24 Feb 2017
By Ryan Adami
The East Coast College Tour, a Loyola tradition for over 35 years, took place during the semester break from Jan. 28-Feb. 4. Led by English teacher Terry Caldwell and counselor Jesse Rueter, 52 juniors visited 17 colleges in the East Coast.
The juniors visited the United States Naval Academy; Georgetown University; George Washington University; the University of Maryland; Johns Hopkins University; University of Pennsylvania; Villanova University; Lehigh University; Fordham University; Columbia University; Harvard College; Yale University; Trinity College; the College of Holy Cross; M.I.T.; Boston University; and Boston College.
Caldwell said, “I very carefully plan out and organize every single college we visit based on the student’s likes and dislikes and what the students are interested in based upon visiting with the counseling department to know where the students are applying to.”
Juniors met with Loyola alumni at most of the
schools they visited. The Loyola alumni led the juniors on tours, conducted panel discussions, spoke to them about their respective college and answered questions. The alumni told them helpful information about the transition from Southern California to the frigid east coast and the transition from Loyola to a university. Students also met with admissions representatives to learn about each school’s application process and varying requirements.
Caldwell said, “Students get a really well-rounded view of the colleges they visit through what the colleges say, what the Loyola Cubs say, and it really gives them a feel of is this place right for me or not.”
For Counselor Jesse Reuter, the trip also exposes students to east coast weather. “Growing up in California, you don’t get to experience winter which is why we purposefully go during the winter so that you are able to experience a little bit of weather what it’s like on a normal day in the winter,” said Reuter.

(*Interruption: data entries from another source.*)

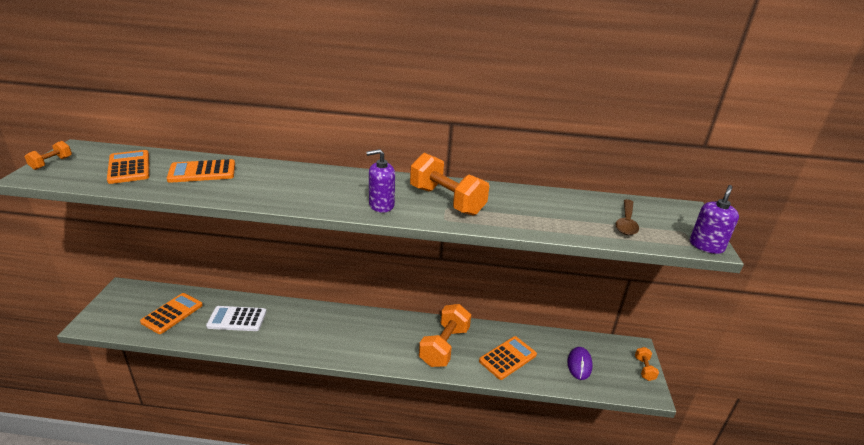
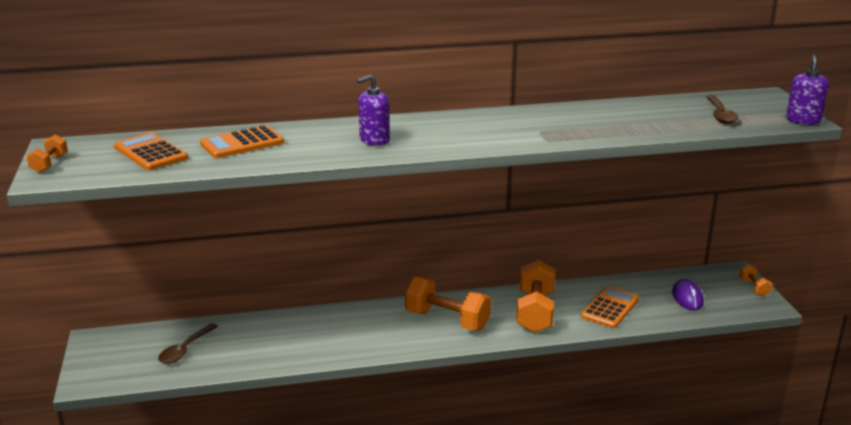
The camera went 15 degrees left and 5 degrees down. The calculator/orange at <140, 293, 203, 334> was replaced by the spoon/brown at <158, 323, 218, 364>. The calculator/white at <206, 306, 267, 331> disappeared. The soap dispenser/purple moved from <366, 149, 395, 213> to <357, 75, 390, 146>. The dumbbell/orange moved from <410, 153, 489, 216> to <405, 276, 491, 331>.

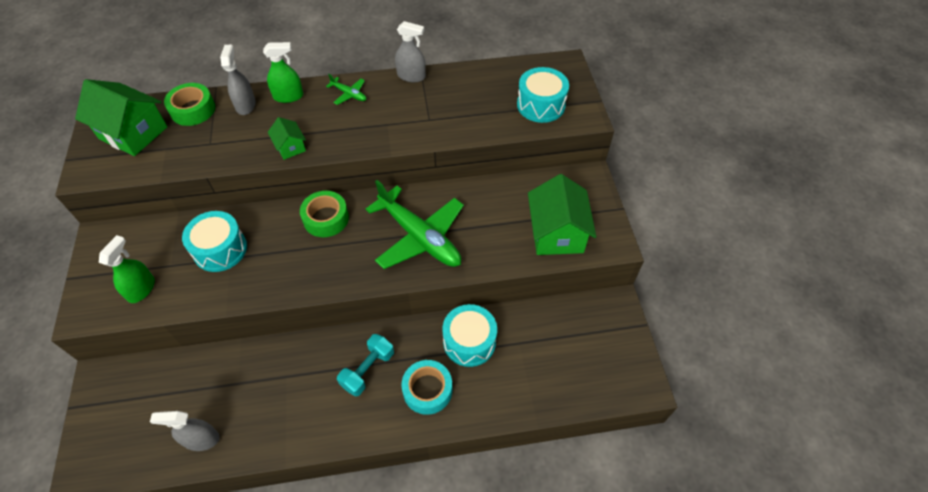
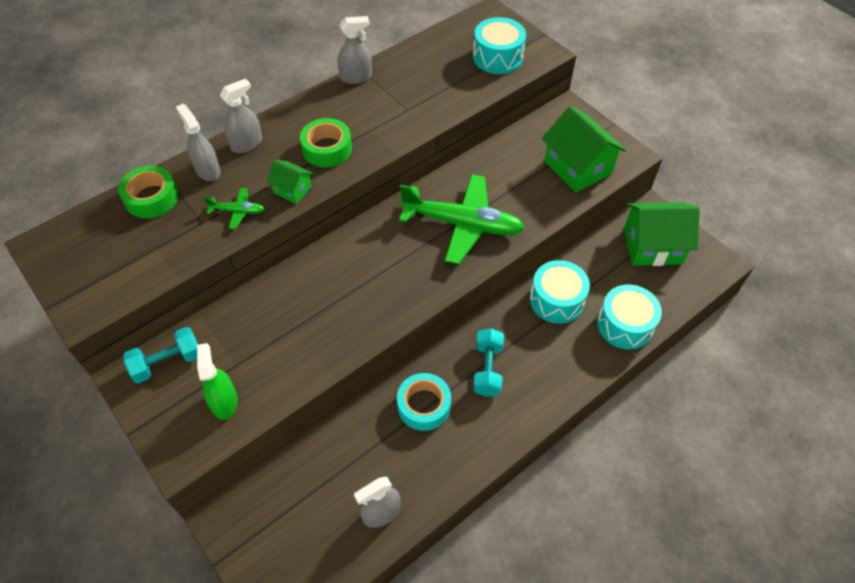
The camera went 30 degrees left and 0 degrees up. The house/green moved from <75, 79, 167, 156> to <624, 202, 700, 266>. The drum/turquoise moved from <182, 211, 247, 272> to <597, 284, 662, 349>. The spray bottle/green at <263, 42, 303, 103> became the spray bottle/grey at <219, 78, 262, 153>. The tape/green moved from <300, 191, 349, 237> to <300, 118, 352, 167>. The plane/green moved from <326, 74, 366, 105> to <204, 188, 264, 229>. The tape/turquoise moved from <401, 360, 452, 415> to <397, 373, 451, 431>. The dumbbell/turquoise at <123, 327, 198, 383> appeared.

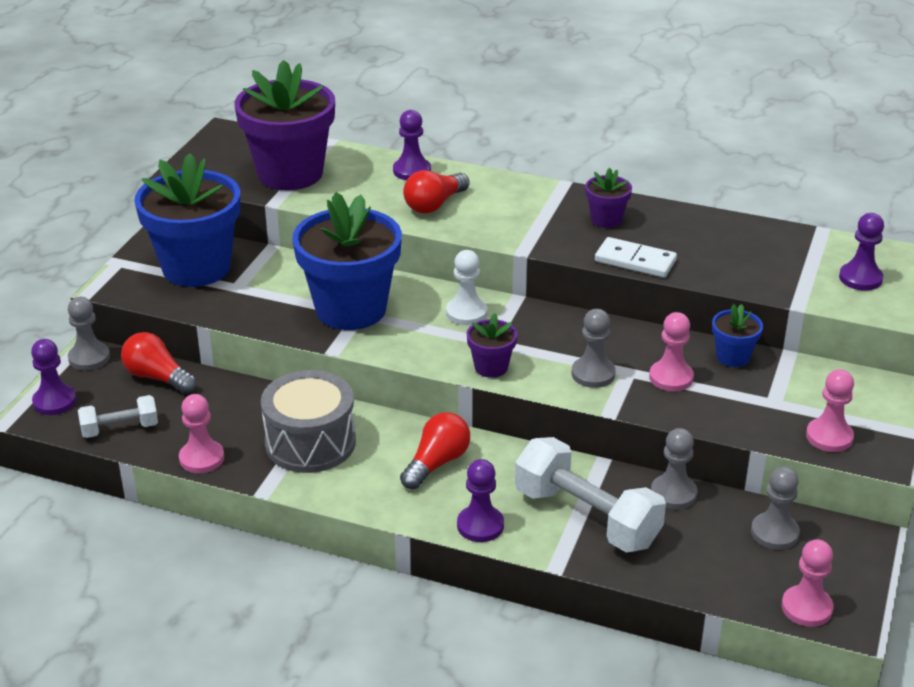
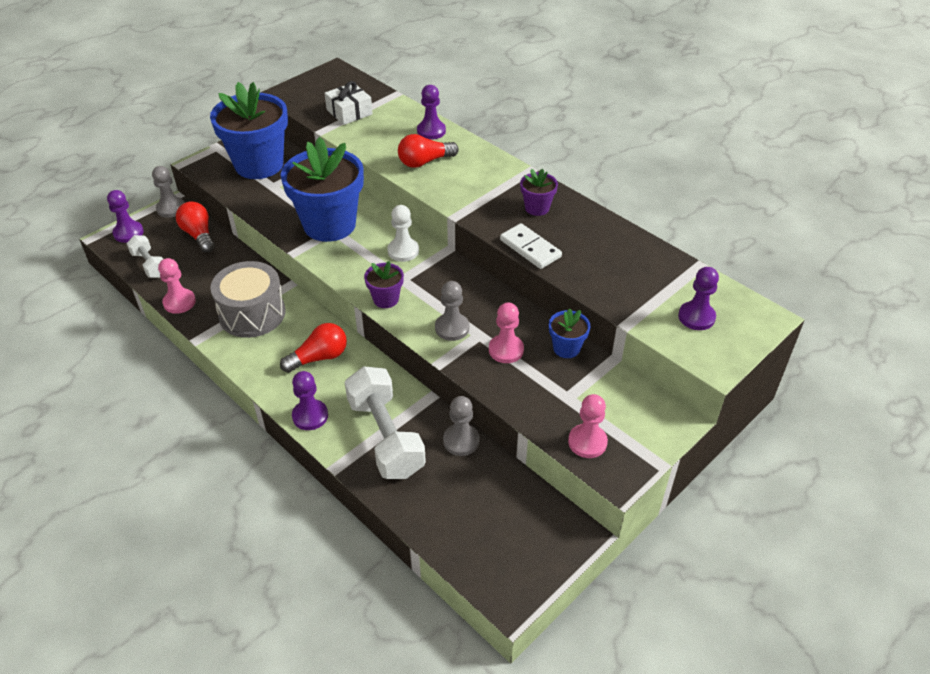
The camera went 25 degrees right and 10 degrees up. The dumbbell/white at <78, 395, 158, 438> turned 45 degrees clockwise. The flower pot/purple at <235, 60, 335, 190> was replaced by the gift/white at <325, 81, 373, 125>. The pawn/grey at <751, 466, 800, 550> disappeared. The pawn/pink at <782, 539, 833, 627> disappeared.

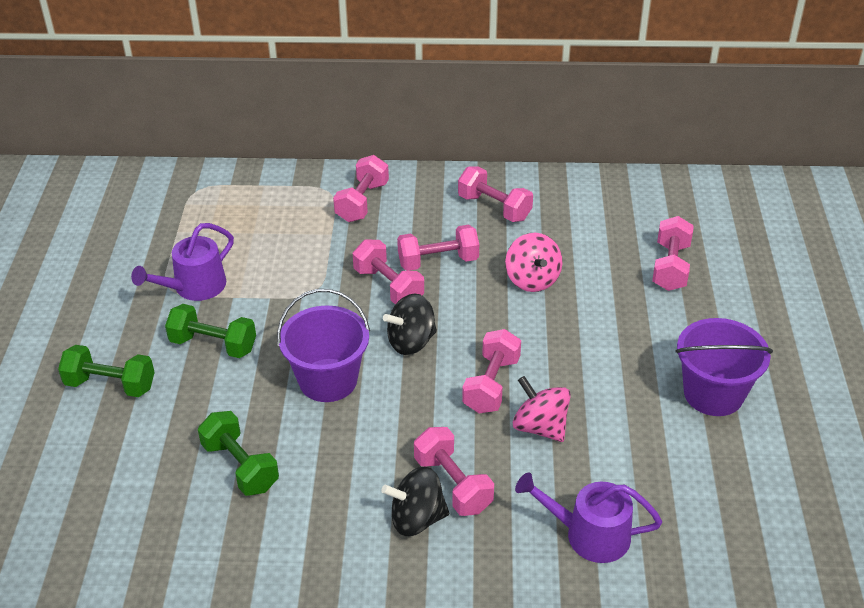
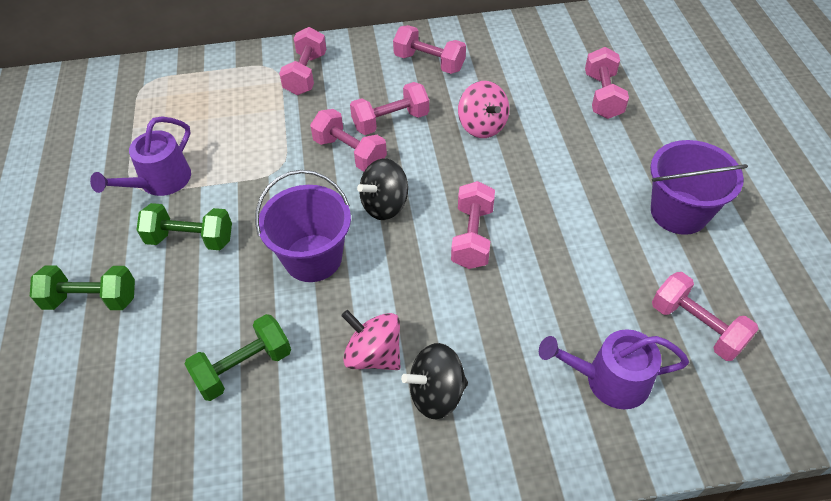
The camera went 10 degrees left and 10 degrees up. The dumbbell/green at <198, 411, 279, 496> turned 75 degrees counterclockwise. The dumbbell/pink moved from <414, 427, 494, 516> to <652, 272, 758, 361>. The spinning top/pink moved from <513, 376, 571, 442> to <341, 310, 400, 370>.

Junior David McAndrews said, “Hearing personal anecdotes from Loyola alumni was very valuable in determining my fit for each college. They were available for questions and tours at almost every college that we visited. I think this goes to show the validity of ‘Cubs for Life.’”
During the tours students were required to take notes and create a rough outline for each school, which helped them learn what schools they were interested in. The students also ate lunch at some universities such as Georgetown to grasp a better understanding of what it feels like to live on a college campus.
The East Coast College Tour not only gave the juniors new insights about the colleges themselves but also about what it’s like living across the country. When not visiting colleges, the juniors explored Washington, D.C., as they visited the Smithsonian Institution and saw the Washington Monument, Lincoln Memorial, and other sites. In New York, the group visited the 9/11 Memorial Museum, explored Times Square and saw a performance of Aladdin on Broadway.
Rueter said, “The juniors being so far away, taking the long flight, experiencing weather and the East Coast, getting to hear from other Loyola alumni who have gone to those schools, and getting their perspectives definitely gives you a sense of living on the East Coast and attending those colleges.”
Overall, the general consensus among the juniors attending was that the tour helped them become better informed about the college application process and the colleges they want to attend.
McAndrews said, “The East Coast College Tour is definitely one of my favorite Loyola experiences thus far. The tour is well structured, and I would not change a single thing about it.”